“….the rest don’t matter.” Ok so maybe that’s a song about relationships (or maybe that’s just what I think). But the line, I feel, holds a lot of weight.

Throughout my child – from the time I can remember to when I moved out of the house – every morning (starting at 4am) my dad got up, went for a run, made two scrambled egg and called his friend Bob. Then he left for work. This was the framework of his “bones.”

Every. Single. Day.

He’s closing in on 70 now and, like a trainer once told me, at some point we hit the law of diminishing returns. My dad’s knees aren’t what they were. There is a disease that he is fighting (but doing very well!). But his overall health? He has outlived his mom, dad, brother and sister by almost 30 years (family history wasn’t exactly on his side). And done so in peak condition (save for those knees…).

There is a health continuum that covers ones lifetime that James Fitzgerald talk about. On one side is death (and close to it is sickness).
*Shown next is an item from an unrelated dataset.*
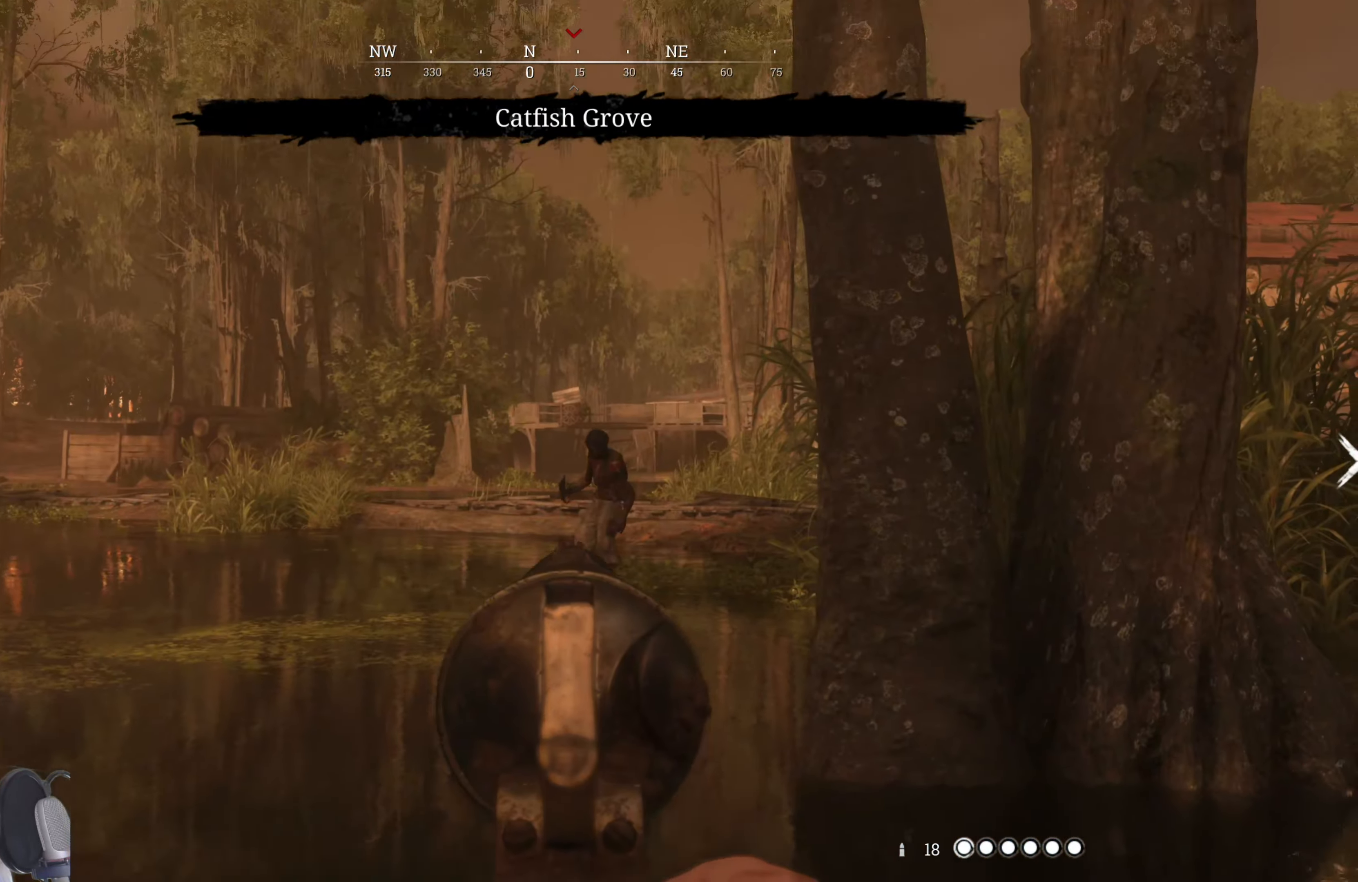
{"keys": [], "mouse": ["right"], "events": []}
On the other side is vitality -> a place where one has reached their maximum physical, spiritual and mental capacity. Health tries to balance the two. The goal, over the course of one’s life, is vitality.
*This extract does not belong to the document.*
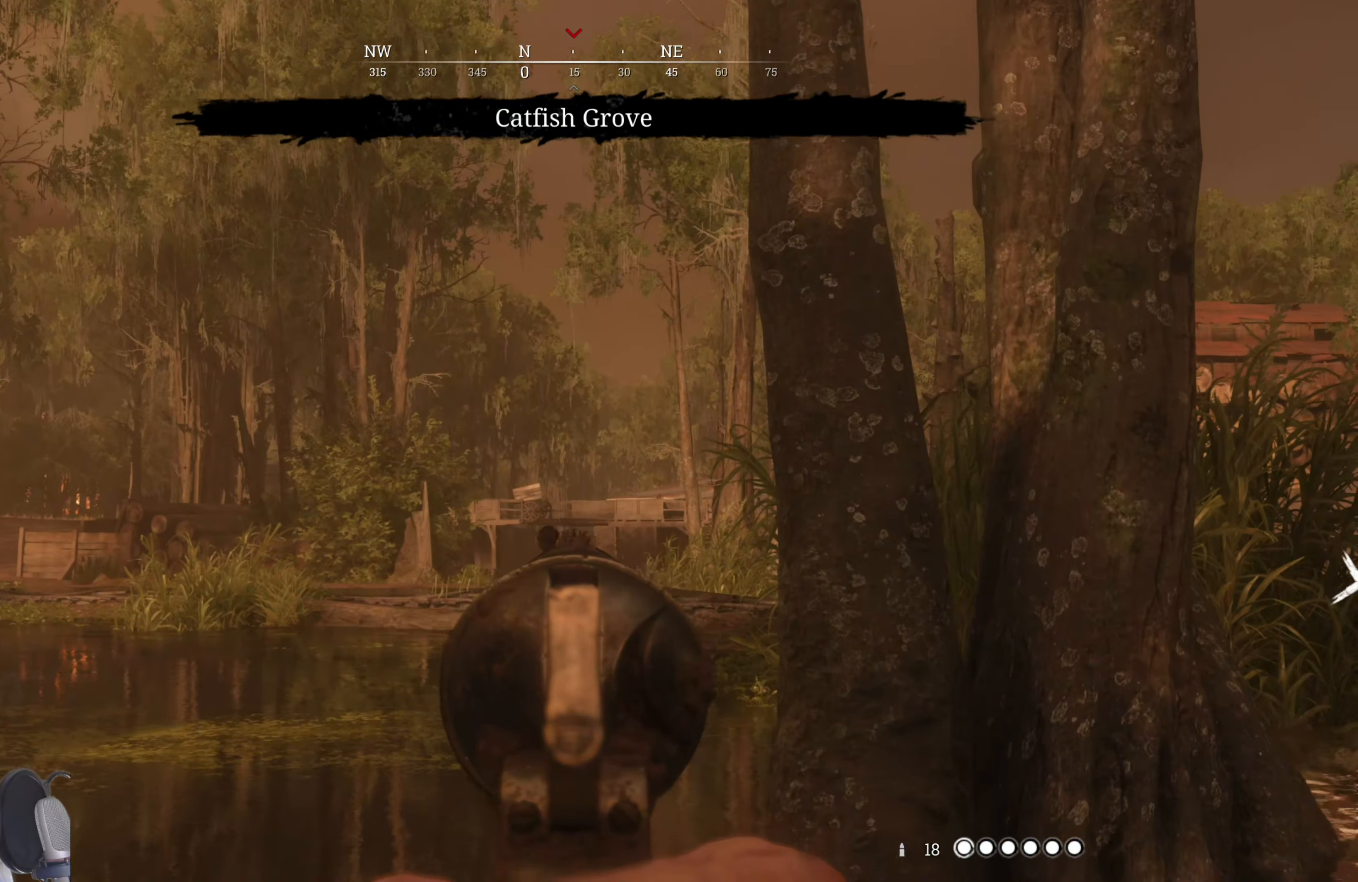
{"keys": [], "mouse": ["right"], "events": []}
I would argue that’s why most of us come to the gym. To start to move the physical aspect of life’s needle towards health and vitality. It’s why in our programming we have daily options to meet you where you are at and allow you to move at a pace that is necessary for you to move towards health and vitality. We can’t start cycling a barbell if we can’t do the barbell movement to begin with if we still need to learn the stability to control our bodies in a static state.

But James talks not just about the physical aspects of life but also the mental and spiritual. We can have an unlimited membership at a gym but spend no time on our mental health. We can continue to move towards sickness mentally (stress, exhaustion) there but “hey, we go to the gym!” (Sidebar: I’m not minimizing the gym as it can certainly be a part of stress management and providing energy….and I’d be out of a job so pretty sure I believe strongly in the need for the gym).

Enter Bob.

I had no idea exactly what my dad and Bob talked about. All that I know was how pissed off I was when it was Bob’s week to initiate the phone call because the phone would ring at 5am. No one needs a rotary phone going off at 5am.

What I generally know is that they talked through life. Challenges they were experiencing. Successes they had. The joys that middle children bring (oh wait, that was me…I’m SURE that was what they were talking about most of the time). They would ask how they could help each other.

Every. Single. Day.

We can work on the physical. It’s necessary. It’s gives us longevity. But are you taking care of yourself mentally? I’d argue it gives us just as much longevity. Those are part of the “bones.” And when they are good…the rest sort of takes care of itself.

Maybe a question we need to ask is: Who or what is your Bob? Because as much as we need the gym consistently, we need to take care of what’s going on in our heads just as much.